The Court’s Decision
The judge found that Beggs’ complaint about delays in receiving mail had not been made out. A prisoner could not expect a perfect mail delivery system. The SPS accepted that they had to provide a system of delivering mail on the day it arrived at the prison but there were operational requirements which occasionally caused delay. All systems were vulnerable to occasional human error.
However, the opening of privileged correspondence did breach Article 8. The authorities had been aware of Begg’s concerns for about 12 years and, whilst policies had been introduced to conform to the Prison Rules and the 2012 Direction, the SPS had failed to implement those policies. Prison officers were told that correspondence from the Information Commissioners was not to be opened because it was privileged but were not told what this correspondence would look like. The Information Commissioner had sent out correspondence with his address on the front of the envelope but it was not until 2015 that the authorities included the address in their directions to staff. Prison staff had therefore opened privileged correspondence as they were unable to identify it as being from the Information Commissioner. The judges held that if a policy decision is made to treat certain correspondence as privileged then “it is necessary to implement that decision by telling those who handle the mail how to recognise it.” The failure of the SPS to do so was a failure to implement its own policy.
The prison authorities had also failed to make staff aware of the potential use of double envelopes and provide a system of marking the internal envelope as privileged. On one occasion a prison officer had thought that a handwritten envelope marked ‘privilege’ was suspicious, which was not surprising as he had not been told that some double envelopes might be so marked. The SPS had since put in place a system whereby mail would be marked as privileged with a stamp when it was taken from the outer envelope but this could have been introduced sooner.
The judge emphasised that it was not for a court to decide the detail of how a prison was run. That is a matter for the SPS and in light of its ability and experience its decisions were entitled to a degree of deference. However, the judge concluded that the failures of implementation in relation to Beggs’ privileged correspondence showed that the system in place at the time was “insufficient in its actual working to enable the petitioner’s right to respect for his correspondence to be upheld.” The judge decided to hear arguments about a suitable remedy at a later date.

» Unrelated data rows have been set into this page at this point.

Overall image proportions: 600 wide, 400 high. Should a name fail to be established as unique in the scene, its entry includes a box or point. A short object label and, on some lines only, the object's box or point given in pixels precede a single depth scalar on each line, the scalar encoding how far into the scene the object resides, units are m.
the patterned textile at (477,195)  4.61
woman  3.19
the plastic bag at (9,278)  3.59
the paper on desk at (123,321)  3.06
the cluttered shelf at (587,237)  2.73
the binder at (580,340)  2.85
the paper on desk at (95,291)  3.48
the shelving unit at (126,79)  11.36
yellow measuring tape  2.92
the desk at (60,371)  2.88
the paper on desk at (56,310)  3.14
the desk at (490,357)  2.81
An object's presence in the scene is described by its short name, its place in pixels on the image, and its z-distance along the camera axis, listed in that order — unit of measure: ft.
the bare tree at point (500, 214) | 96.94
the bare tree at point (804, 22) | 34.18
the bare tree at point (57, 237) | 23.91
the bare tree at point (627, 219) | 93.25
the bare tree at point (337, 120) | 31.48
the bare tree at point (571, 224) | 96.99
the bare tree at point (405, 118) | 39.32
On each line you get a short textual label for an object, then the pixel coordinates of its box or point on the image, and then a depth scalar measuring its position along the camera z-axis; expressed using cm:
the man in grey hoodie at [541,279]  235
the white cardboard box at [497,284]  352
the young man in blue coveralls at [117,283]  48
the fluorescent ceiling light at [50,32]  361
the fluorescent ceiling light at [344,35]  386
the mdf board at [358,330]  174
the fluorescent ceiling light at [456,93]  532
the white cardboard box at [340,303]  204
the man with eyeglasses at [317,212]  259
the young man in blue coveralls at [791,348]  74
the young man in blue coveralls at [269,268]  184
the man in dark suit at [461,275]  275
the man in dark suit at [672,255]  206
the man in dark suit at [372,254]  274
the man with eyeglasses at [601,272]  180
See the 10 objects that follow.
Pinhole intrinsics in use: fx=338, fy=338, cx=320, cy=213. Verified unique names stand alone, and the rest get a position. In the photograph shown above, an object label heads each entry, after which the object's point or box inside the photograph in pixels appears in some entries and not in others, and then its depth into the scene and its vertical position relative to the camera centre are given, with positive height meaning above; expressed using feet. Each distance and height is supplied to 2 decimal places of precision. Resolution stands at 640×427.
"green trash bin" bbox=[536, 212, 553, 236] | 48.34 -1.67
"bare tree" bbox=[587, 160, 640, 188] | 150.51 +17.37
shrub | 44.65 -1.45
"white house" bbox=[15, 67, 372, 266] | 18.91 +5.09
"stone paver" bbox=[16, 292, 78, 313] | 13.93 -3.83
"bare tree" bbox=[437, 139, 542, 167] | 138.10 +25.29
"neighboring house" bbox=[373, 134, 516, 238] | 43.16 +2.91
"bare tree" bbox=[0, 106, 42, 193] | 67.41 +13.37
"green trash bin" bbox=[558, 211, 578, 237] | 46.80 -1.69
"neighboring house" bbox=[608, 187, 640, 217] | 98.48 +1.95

The crucial issue in this case was the way in which policies relating to privileged prisoner correspondence were implemented. There was no challenge to the prison rules or TO the 2012 Direction, nor was there any suggestion from the court that they were problematic from an Article 8 perspective. However, the SPS had not taken sufficient steps to ensure that the rules and the Direction were complied with in practice. A violation of Article 8 can therefore arise when the authorities fail to ensure that an otherwise sound policy is actually implemented on the ground.